Viewing the refcount of an object
>>> import sys
>>> a = object()
>>> sys.getrefcount(a)
2
>>> b = a
>>> sys.getrefcount(a)
3
>>> del b
>>> sys.getrefcount(a)
2
Forcefully deallocating objects
You can force deallocate objects even if their refcount isn’t 0 in both Python 2 and 3.
Both versions use the ctypes
module to do so.
WARNING: doing this will leave your Python environment unstable and prone to crashing without a traceback! Using this method could also introduce security problems (quite unlikely) Only deallocate objects you’re sure you’ll never reference again. Ever.
import ctypes
deallocated = 12345
ctypes.pythonapi._Py_Dealloc(ctypes.py_object(deallocated))
import ctypes, sys
deallocated = 12345
(ctypes.c_char * sys.getsizeof(deallocated)).from_address(id(deallocated))[:4] = '\x00' * 4
After running, any reference to the now deallocated object will cause Python to either produce undefined behavior or crash - without a traceback. There was probably a reason why the garbage collector didn’t remove that object…
If you deallocate None
, you get a special message - Fatal Python error: deallocating None
before crashing.
Managing garbage collection
There are two approaches for influencing when a memory cleanup is performed. They are influencing how often the automatic process is performed and the other is manually triggering a cleanup.

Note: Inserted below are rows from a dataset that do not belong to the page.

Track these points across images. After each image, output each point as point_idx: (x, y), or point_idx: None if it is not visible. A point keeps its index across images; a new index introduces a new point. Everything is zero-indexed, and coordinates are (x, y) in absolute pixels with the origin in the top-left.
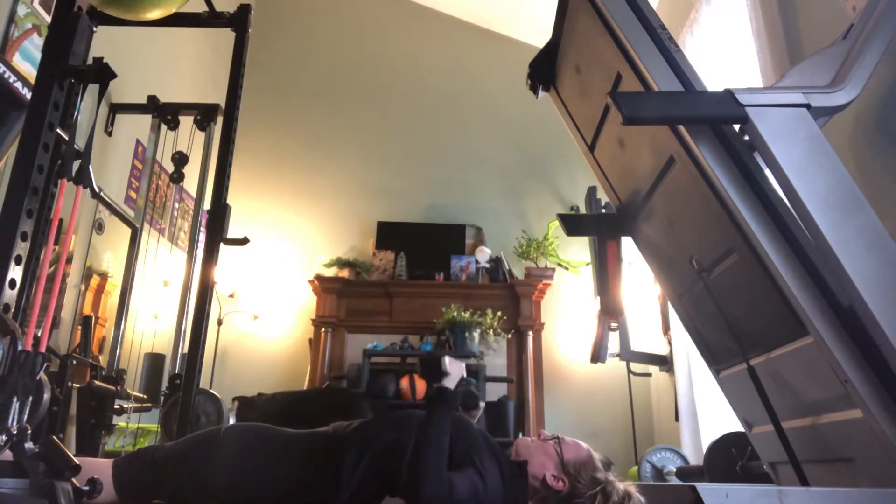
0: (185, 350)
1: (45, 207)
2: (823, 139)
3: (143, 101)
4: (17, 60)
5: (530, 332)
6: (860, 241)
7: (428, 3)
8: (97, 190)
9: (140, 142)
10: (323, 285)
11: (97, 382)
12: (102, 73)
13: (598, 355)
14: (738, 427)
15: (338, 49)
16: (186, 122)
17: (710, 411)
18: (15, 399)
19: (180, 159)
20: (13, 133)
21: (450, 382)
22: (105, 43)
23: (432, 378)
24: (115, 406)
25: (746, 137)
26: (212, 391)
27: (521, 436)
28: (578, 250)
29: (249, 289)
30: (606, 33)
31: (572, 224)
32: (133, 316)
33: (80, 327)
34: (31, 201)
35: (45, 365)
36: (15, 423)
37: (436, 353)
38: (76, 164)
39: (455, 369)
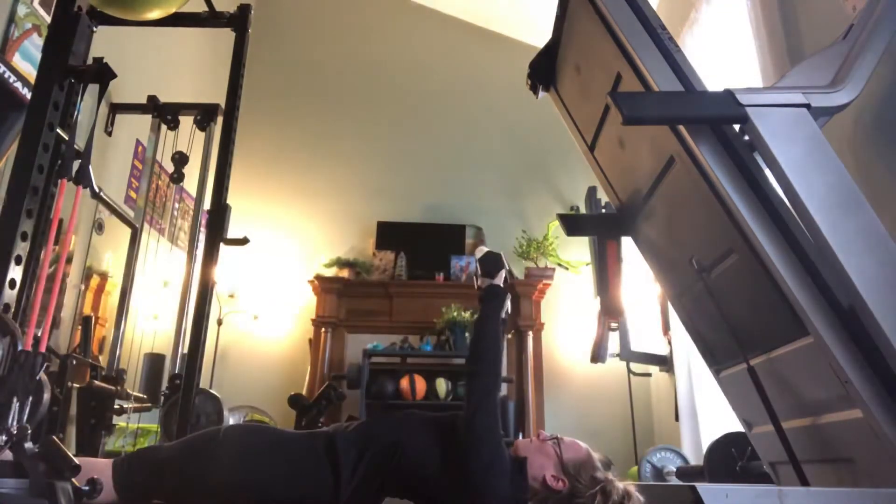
0: (185, 350)
1: (45, 207)
2: (823, 139)
3: (143, 101)
4: (17, 60)
5: (530, 332)
6: (860, 241)
7: (428, 3)
8: (97, 190)
9: (140, 142)
10: (323, 285)
11: (97, 382)
12: (102, 73)
13: (598, 355)
14: (738, 427)
15: (338, 49)
16: (186, 122)
17: (710, 411)
18: (15, 399)
19: (180, 159)
20: (13, 133)
21: (500, 279)
22: (105, 43)
23: (488, 272)
24: (115, 406)
25: (746, 137)
26: (212, 391)
27: (521, 436)
28: (578, 250)
29: (249, 289)
30: (606, 33)
31: (572, 224)
32: (133, 316)
33: (80, 327)
34: (31, 201)
35: (45, 365)
36: (15, 423)
37: (493, 251)
38: (76, 164)
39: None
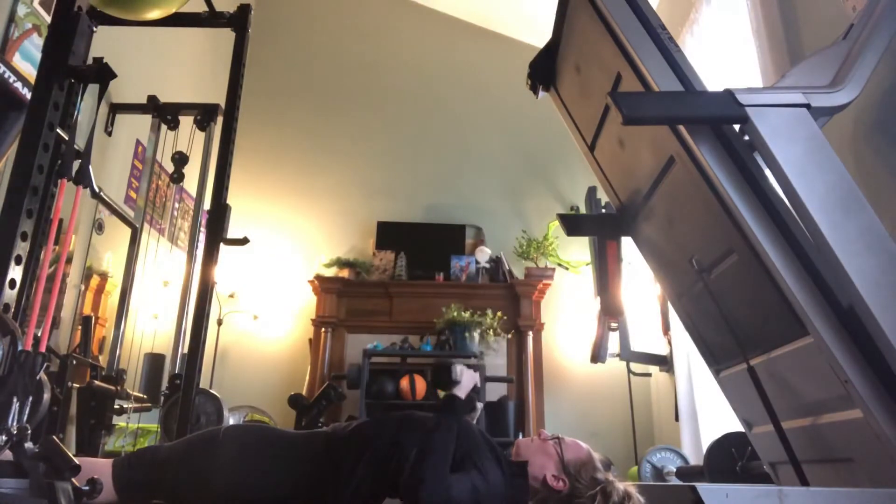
0: (185, 350)
1: (45, 207)
2: (823, 139)
3: (143, 101)
4: (17, 60)
5: (530, 332)
6: (860, 241)
7: (428, 3)
8: (97, 190)
9: (140, 142)
10: (323, 285)
11: (97, 382)
12: (102, 73)
13: (598, 355)
14: (738, 427)
15: (338, 49)
16: (186, 122)
17: (710, 411)
18: (15, 399)
19: (180, 159)
20: (13, 133)
21: (460, 391)
22: (105, 43)
23: (442, 385)
24: (115, 406)
25: (746, 137)
26: (211, 391)
27: (521, 436)
28: (578, 250)
29: (249, 289)
30: (606, 33)
31: (572, 224)
32: (133, 316)
33: (80, 327)
34: (31, 201)
35: (45, 365)
36: (15, 423)
37: (446, 361)
38: (76, 164)
39: (467, 378)
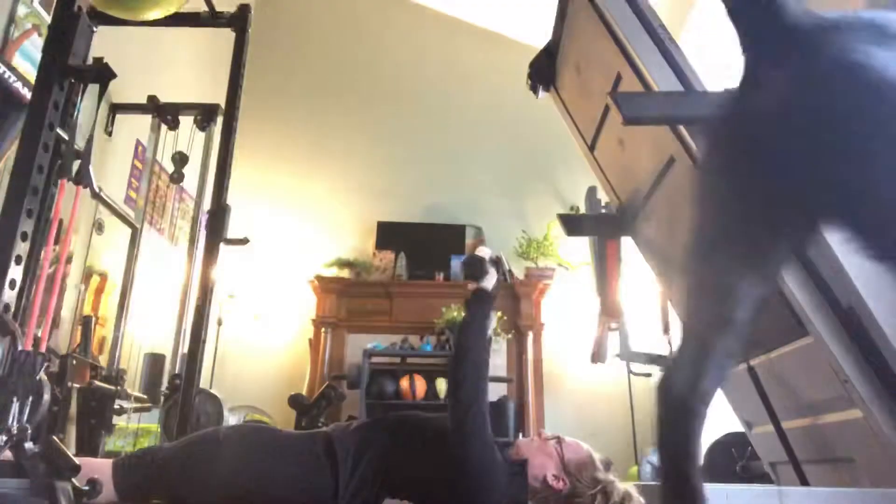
0: (185, 350)
1: (45, 207)
2: None
3: (143, 101)
4: (17, 60)
5: (530, 332)
6: None
7: (427, 3)
8: (97, 190)
9: (140, 142)
10: (323, 285)
11: (97, 382)
12: (102, 73)
13: (598, 355)
14: (738, 427)
15: (338, 49)
16: (186, 122)
17: (710, 411)
18: (15, 399)
19: (180, 159)
20: (13, 133)
21: (488, 283)
22: (105, 43)
23: (472, 276)
24: (115, 406)
25: None
26: (211, 391)
27: (521, 436)
28: (578, 250)
29: (249, 289)
30: (606, 33)
31: (572, 224)
32: (133, 316)
33: (80, 327)
34: (31, 201)
35: (45, 365)
36: (15, 423)
37: (476, 254)
38: (76, 164)
39: (493, 272)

The garbage collector can be manipulated by tuning the collection thresholds which affect the frequency at which the collector runs. Python uses a generation based memory management system. New objects are saved in the newest generation - generation0 and with each survived collection, objects are promoted to older generations. After reaching the last generation - generation2, they are no longer promoted.
The thresholds can be changed using the following snippet:
import gc
gc.set_threshold(1000, 100, 10) # Values are just for demonstration purpose
The first argument represents the threshold for collecting generation0. Every time the number of allocations exceeds the number of deallocations by 1000 the garbage collector will be called.

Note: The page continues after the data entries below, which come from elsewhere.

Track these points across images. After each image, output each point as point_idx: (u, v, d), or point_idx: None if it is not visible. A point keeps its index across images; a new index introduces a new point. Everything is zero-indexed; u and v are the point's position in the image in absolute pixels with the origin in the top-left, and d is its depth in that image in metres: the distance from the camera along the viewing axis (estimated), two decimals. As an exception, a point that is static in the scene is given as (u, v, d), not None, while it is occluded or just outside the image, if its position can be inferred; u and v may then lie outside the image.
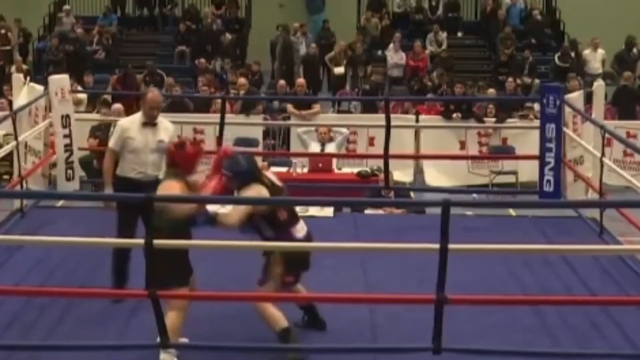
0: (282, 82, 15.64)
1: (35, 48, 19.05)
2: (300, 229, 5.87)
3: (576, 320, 6.29)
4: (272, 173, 6.25)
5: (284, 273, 5.80)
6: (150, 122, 6.74)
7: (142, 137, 6.72)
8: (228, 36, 18.98)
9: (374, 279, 7.07)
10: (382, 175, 9.84)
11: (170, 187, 5.69)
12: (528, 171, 12.08)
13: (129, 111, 14.32)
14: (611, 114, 15.00)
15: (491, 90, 15.39)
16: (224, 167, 5.81)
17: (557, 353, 5.89)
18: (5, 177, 12.38)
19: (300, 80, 14.97)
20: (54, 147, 9.27)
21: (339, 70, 17.70)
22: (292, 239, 5.79)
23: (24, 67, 17.17)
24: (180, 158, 5.76)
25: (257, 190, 5.77)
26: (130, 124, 6.84)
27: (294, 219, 5.90)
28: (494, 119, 14.34)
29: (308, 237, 5.91)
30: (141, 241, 5.42)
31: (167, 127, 6.84)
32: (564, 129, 8.94)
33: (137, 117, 6.82)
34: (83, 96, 14.57)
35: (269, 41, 18.78)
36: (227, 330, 6.09)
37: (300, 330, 6.05)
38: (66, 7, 19.94)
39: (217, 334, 5.99)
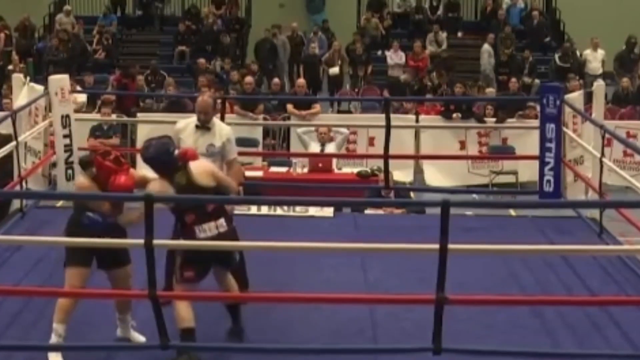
0: (276, 80, 15.67)
1: (36, 48, 19.04)
2: (209, 229, 5.73)
3: (576, 320, 6.29)
4: (206, 172, 5.92)
5: (182, 267, 5.69)
6: (202, 126, 6.60)
7: (192, 140, 6.56)
8: (228, 36, 19.00)
9: (374, 279, 7.07)
10: (382, 175, 9.84)
11: (79, 183, 5.92)
12: (528, 171, 12.09)
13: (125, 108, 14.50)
14: (629, 114, 15.07)
15: (490, 89, 15.37)
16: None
17: (557, 353, 5.89)
18: (5, 177, 12.38)
19: (301, 81, 14.98)
20: (54, 147, 9.27)
21: (334, 70, 17.75)
22: (194, 236, 5.70)
23: (21, 66, 17.17)
24: (97, 163, 5.80)
25: (158, 185, 5.73)
26: (185, 125, 6.70)
27: (204, 219, 5.73)
28: (494, 119, 14.34)
29: (220, 237, 5.74)
30: (140, 241, 5.41)
31: (222, 133, 6.61)
32: (564, 129, 8.95)
33: (194, 119, 6.69)
34: (83, 100, 14.56)
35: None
36: (226, 330, 6.09)
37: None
38: (67, 7, 19.93)
39: (216, 334, 5.99)
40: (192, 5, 20.42)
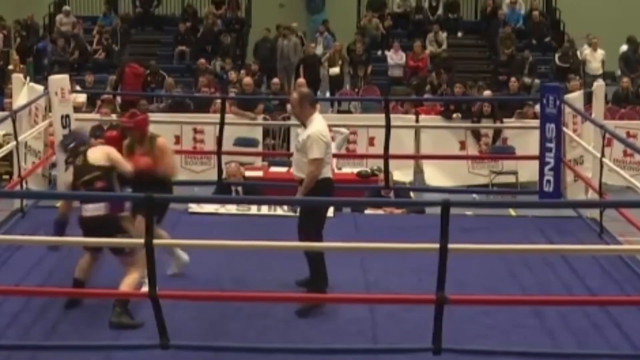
0: (275, 80, 15.66)
1: (36, 48, 19.02)
2: (88, 209, 6.10)
3: (576, 320, 6.29)
4: (102, 151, 6.39)
5: None
6: (302, 123, 6.73)
7: (300, 135, 6.77)
8: (228, 36, 19.00)
9: (374, 279, 7.07)
10: (382, 175, 9.83)
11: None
12: (528, 171, 12.09)
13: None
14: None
15: (487, 92, 15.35)
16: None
17: (557, 353, 5.89)
18: (5, 177, 12.39)
19: (301, 81, 14.97)
20: (54, 147, 9.27)
21: (335, 70, 17.75)
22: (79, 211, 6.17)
23: (21, 66, 17.16)
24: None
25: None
26: None
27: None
28: (492, 120, 14.31)
29: (98, 219, 6.07)
30: (141, 241, 5.42)
31: (307, 131, 6.58)
32: (564, 129, 8.94)
33: None
34: (83, 100, 14.55)
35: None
36: (225, 330, 6.09)
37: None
38: (66, 7, 19.90)
39: (216, 334, 5.99)
40: (188, 4, 20.41)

The older generations are not cleaned at each run to optimize the process. The second and third arguments are optional and control how frequently the older generations are cleaned. If generation0 was processed 100 times without cleaning generation1, then generation1 will be processed. Similarly, objects in generation2 will be processed only when the ones in generation1 were cleaned 10 times without touching generation2.
One instance in which manually setting the thresholds is beneficial is when the program allocates a lot of small objects without deallocating them which leads to the garbage collector running too often (each generation0_threshold object allocations). Even though, the collector is pretty fast, when it runs on huge numbers of objects it poses a performance issue. Anyway, there’s no one size fits all strategy for choosing the thresholds and it’s use case dependable.
Manually triggering a collection can be done as in the following snippet:
import gc
gc.collect()
The garbage collection is automatically triggered based on the number of allocations and deallocations, not on the consumed or available memory. Consequently, when working with big objects, the memory might get depleted before the automated cleanup is triggered. This makes a good use case for manually calling the garbage collector.
Even though it’s possible, it’s not an encouraged practice. Avoiding memory leaks is the best option. Anyway, in big projects detecting the memory leak can be a though task and manually triggering a garbage collection can be used as a quick solution until further debugging.
For long-running programs, the garbage collection can be triggered on a time basis or on an event basis. An example for the first one is a web server that triggers a collection after a fixed number of requests. For the later, a web server that triggers a garbage collection when a certain type of request is received.
Do not wait for the garbage collection to clean up
The fact that the garbage collection will clean up does not mean that you should wait for the garbage collection cycle to clean up.
In particular you should not wait for garbage collection to close file handles, database connections and open network connections.
for example:
In the following code, you assume that the file will be closed on the next garbage collection cycle, if f was the last reference to the file.
>>> f = open("test.txt")
>>> del f
A more explicit way to clean up is to call f.close()
. You can do it even more elegant, that is by using the with
statement, also known as the context manager
:
>>> with open("test.txt") as f:
... pass
... # do something with f
>>> #now the f object still exists, but it is closed
The with
statement allows you to indent your code under the open file. This makes it explicit and easier to see how long a file is kept open. It also always closes a file, even if an exception is raised in the while
block.